DATA SHOWN START

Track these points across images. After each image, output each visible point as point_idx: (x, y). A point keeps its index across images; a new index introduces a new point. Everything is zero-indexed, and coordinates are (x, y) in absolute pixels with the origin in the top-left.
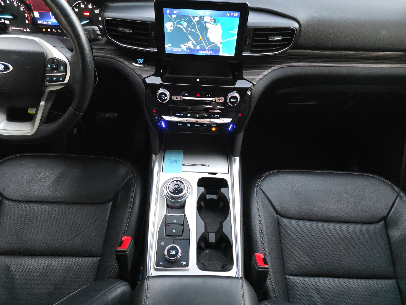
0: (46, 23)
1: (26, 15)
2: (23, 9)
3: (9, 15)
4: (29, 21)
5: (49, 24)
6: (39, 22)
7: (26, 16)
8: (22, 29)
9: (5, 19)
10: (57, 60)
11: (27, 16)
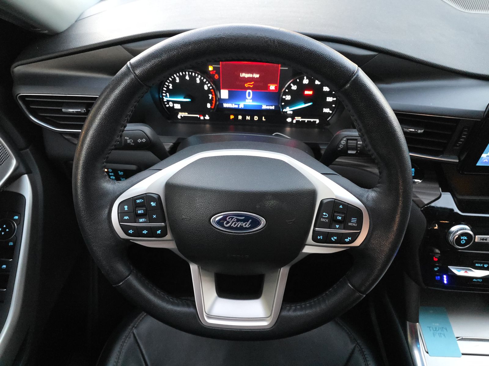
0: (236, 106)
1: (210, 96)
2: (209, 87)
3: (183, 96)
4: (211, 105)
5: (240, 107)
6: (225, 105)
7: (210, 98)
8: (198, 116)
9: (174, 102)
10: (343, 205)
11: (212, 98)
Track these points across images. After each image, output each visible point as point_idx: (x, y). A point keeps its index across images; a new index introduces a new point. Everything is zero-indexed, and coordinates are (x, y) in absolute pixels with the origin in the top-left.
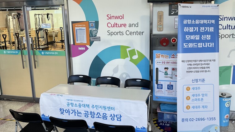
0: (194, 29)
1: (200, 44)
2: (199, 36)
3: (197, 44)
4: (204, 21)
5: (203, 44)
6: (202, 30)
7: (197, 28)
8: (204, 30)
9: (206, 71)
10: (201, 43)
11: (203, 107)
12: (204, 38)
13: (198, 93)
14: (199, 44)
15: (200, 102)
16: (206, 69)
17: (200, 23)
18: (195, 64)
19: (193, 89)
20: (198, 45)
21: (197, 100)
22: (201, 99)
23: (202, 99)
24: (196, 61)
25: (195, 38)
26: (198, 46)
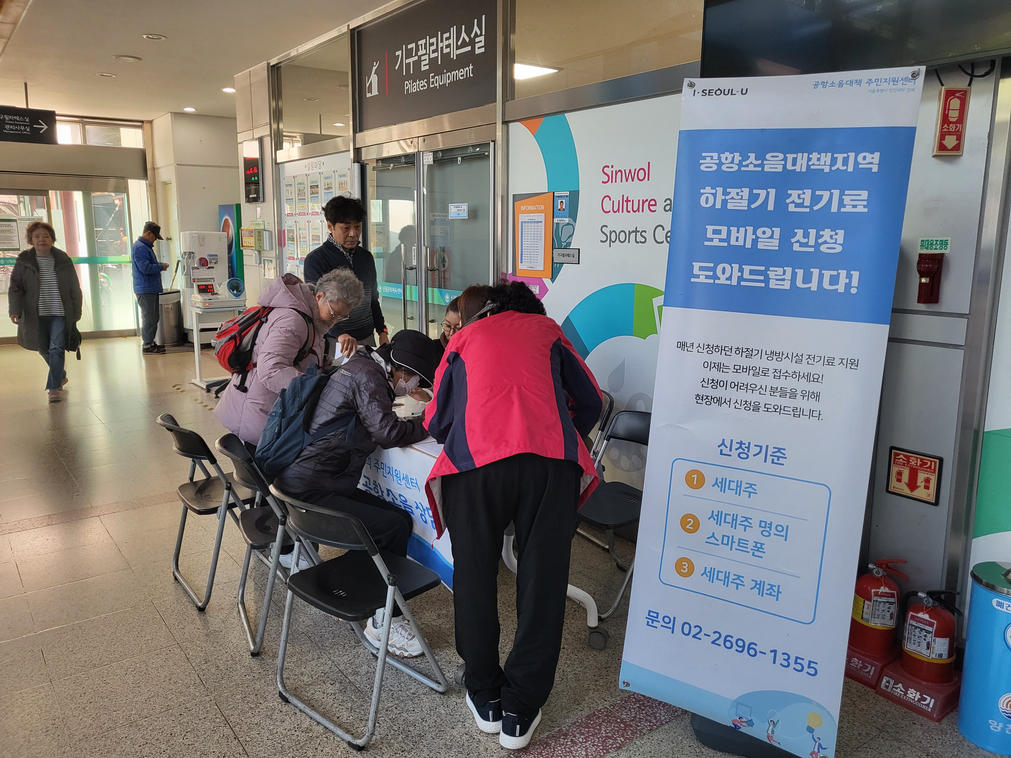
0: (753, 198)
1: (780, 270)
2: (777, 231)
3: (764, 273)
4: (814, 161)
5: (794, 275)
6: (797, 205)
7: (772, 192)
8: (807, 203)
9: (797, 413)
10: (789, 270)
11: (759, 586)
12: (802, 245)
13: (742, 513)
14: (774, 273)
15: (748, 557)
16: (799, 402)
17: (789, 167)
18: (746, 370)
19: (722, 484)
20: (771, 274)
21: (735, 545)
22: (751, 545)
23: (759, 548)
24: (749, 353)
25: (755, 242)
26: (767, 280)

DATA SHOWN END
DATA SHOWN START

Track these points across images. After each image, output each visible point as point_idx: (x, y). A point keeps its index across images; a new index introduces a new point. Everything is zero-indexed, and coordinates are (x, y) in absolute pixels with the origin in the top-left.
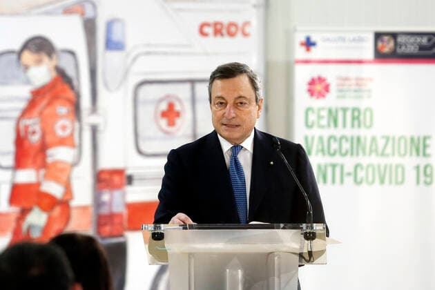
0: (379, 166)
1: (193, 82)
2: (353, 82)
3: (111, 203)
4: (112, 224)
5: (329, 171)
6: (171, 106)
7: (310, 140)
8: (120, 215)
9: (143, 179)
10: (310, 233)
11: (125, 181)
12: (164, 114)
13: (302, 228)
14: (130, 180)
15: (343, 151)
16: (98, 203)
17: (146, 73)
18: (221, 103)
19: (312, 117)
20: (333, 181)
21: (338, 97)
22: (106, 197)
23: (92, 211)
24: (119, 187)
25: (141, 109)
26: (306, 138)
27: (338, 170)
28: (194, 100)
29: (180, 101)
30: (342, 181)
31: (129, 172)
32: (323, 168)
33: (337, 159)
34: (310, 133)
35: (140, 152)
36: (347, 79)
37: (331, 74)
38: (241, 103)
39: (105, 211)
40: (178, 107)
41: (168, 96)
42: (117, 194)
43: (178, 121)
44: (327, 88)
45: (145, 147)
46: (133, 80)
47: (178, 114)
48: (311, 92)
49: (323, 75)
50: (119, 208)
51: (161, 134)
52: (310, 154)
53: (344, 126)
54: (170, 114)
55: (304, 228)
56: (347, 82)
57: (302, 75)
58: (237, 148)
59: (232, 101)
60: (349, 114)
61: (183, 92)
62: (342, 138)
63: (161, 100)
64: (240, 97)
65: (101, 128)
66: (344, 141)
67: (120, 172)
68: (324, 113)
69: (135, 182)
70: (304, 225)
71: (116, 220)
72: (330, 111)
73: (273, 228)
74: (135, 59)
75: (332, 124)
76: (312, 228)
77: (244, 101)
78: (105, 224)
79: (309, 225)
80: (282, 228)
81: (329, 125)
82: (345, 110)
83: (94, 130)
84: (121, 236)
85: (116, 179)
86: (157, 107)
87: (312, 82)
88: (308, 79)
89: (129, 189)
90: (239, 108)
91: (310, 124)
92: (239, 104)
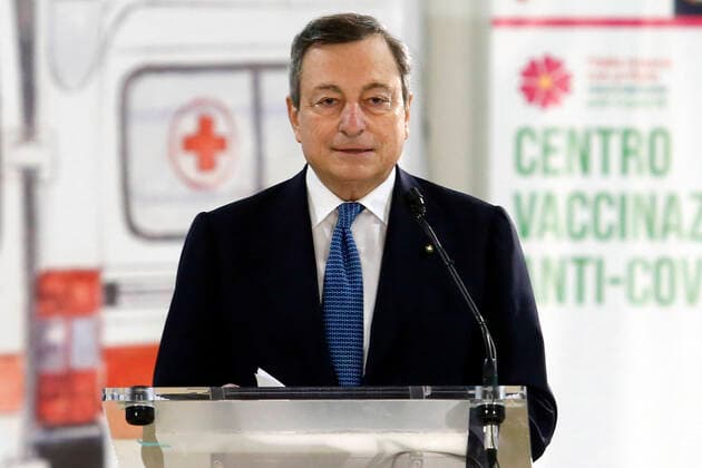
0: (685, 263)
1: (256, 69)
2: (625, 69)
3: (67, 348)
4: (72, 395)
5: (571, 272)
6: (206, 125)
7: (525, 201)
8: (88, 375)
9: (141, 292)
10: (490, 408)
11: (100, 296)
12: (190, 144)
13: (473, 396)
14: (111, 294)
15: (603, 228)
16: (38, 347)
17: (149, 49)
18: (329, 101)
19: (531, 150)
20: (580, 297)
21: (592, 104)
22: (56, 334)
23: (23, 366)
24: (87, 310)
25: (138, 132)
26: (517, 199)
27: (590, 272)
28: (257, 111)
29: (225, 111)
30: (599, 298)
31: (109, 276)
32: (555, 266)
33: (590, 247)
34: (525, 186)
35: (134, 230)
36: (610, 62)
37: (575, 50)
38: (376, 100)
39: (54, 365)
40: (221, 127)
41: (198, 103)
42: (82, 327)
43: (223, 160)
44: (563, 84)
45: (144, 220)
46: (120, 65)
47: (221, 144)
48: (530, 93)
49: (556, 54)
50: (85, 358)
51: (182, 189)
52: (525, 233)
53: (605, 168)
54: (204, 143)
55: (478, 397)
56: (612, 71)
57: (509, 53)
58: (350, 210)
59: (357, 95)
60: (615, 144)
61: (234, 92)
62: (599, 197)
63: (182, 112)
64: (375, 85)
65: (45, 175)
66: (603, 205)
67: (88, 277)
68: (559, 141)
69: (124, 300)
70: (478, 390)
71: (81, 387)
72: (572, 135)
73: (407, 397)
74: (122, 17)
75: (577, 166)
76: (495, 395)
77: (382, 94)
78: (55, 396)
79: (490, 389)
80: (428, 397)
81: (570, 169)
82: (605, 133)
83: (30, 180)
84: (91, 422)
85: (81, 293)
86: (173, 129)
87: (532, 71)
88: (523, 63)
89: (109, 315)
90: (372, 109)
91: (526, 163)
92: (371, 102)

DATA SHOWN END
DATA SHOWN START

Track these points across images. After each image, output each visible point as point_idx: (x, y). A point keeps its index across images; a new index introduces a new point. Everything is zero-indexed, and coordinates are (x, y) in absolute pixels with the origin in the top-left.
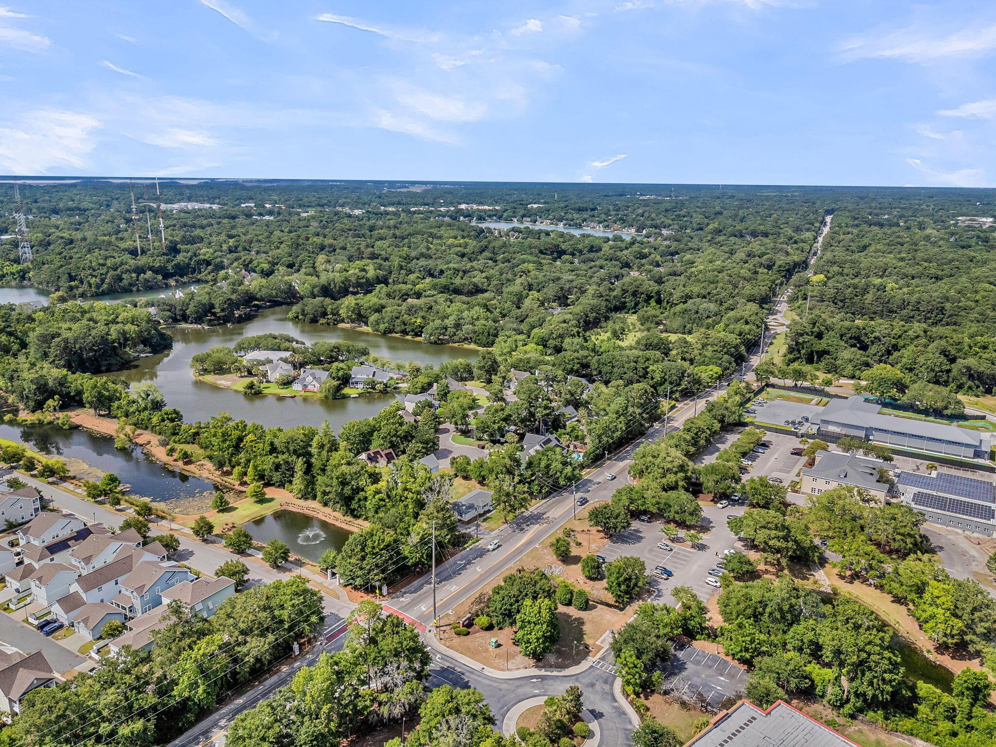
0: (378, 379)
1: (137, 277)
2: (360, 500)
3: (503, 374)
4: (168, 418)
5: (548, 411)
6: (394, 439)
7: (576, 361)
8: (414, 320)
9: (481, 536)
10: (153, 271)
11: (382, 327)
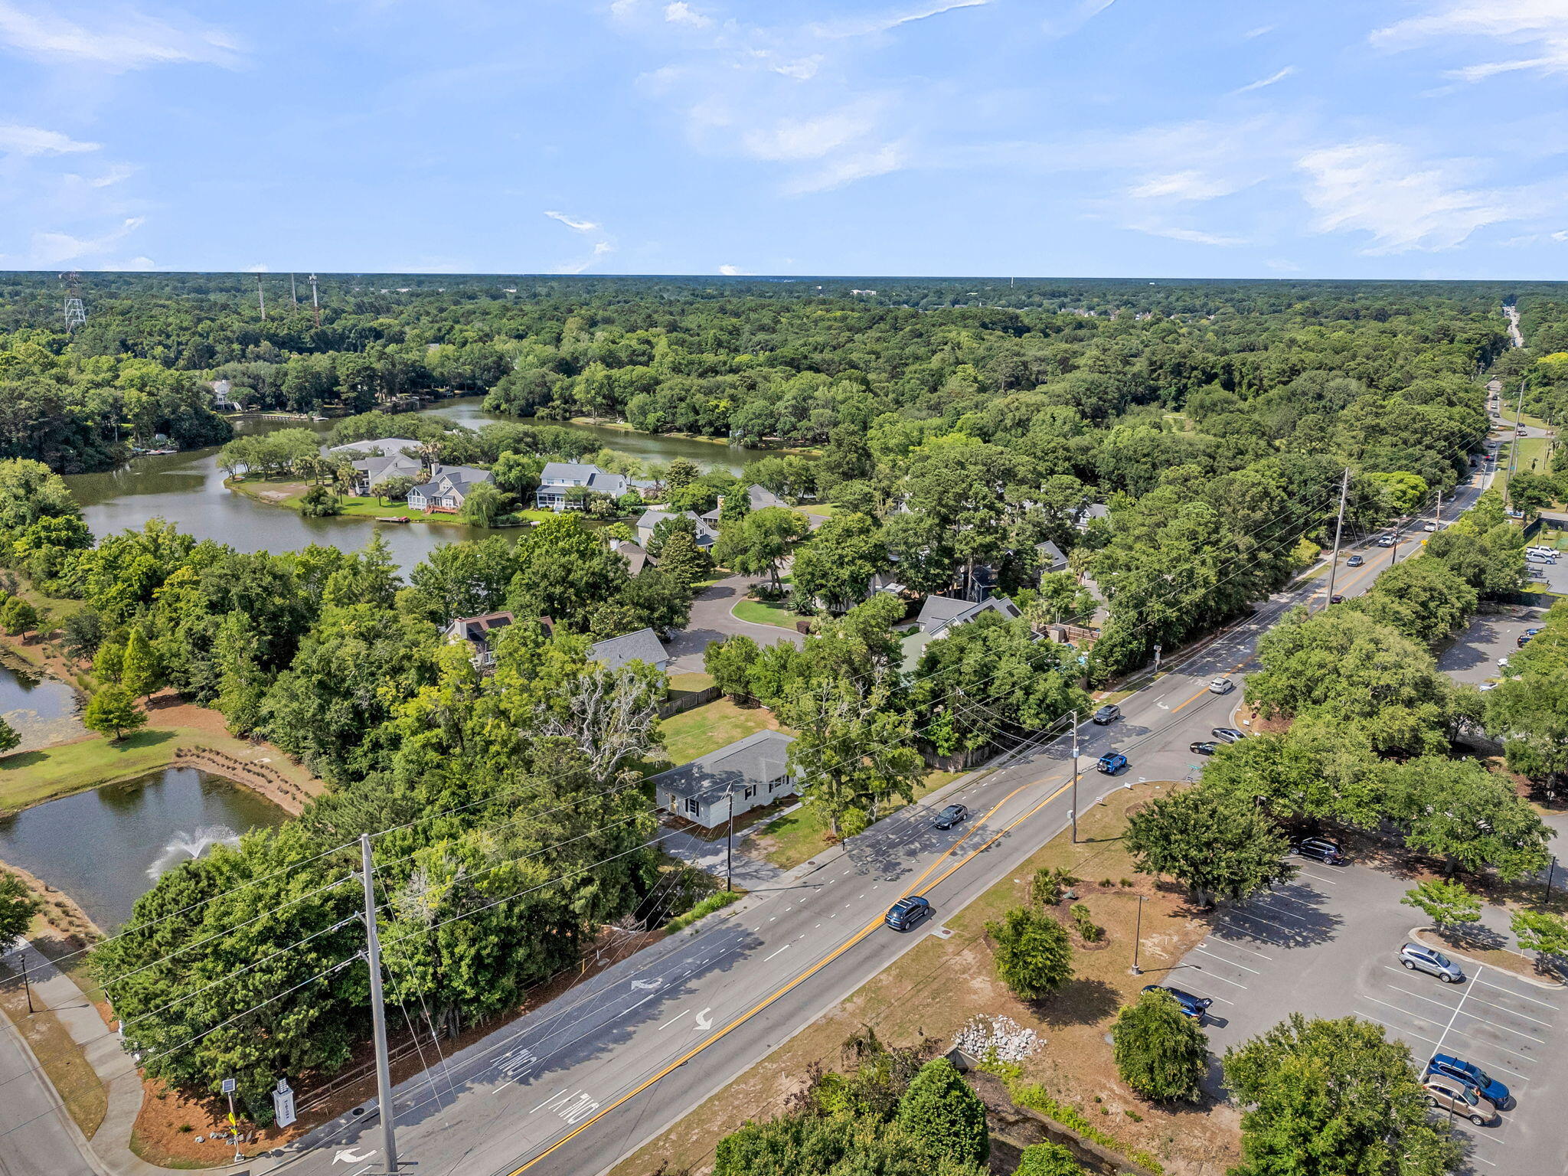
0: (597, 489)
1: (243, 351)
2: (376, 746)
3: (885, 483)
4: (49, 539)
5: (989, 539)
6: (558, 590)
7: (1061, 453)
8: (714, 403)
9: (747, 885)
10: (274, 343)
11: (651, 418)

DATA SHOWN END

_EXERCISE DESCRIPTION:_
Begin with the line above that has "80: (282, 228)" and continue through the line that has "91: (310, 124)", setting each one down exactly. Stop there.

_RESPONSE BELOW:_
80: (282, 228)
81: (329, 125)
82: (345, 110)
83: (94, 130)
84: (121, 236)
85: (116, 179)
86: (157, 107)
87: (312, 82)
88: (308, 79)
89: (129, 189)
90: (239, 108)
91: (310, 124)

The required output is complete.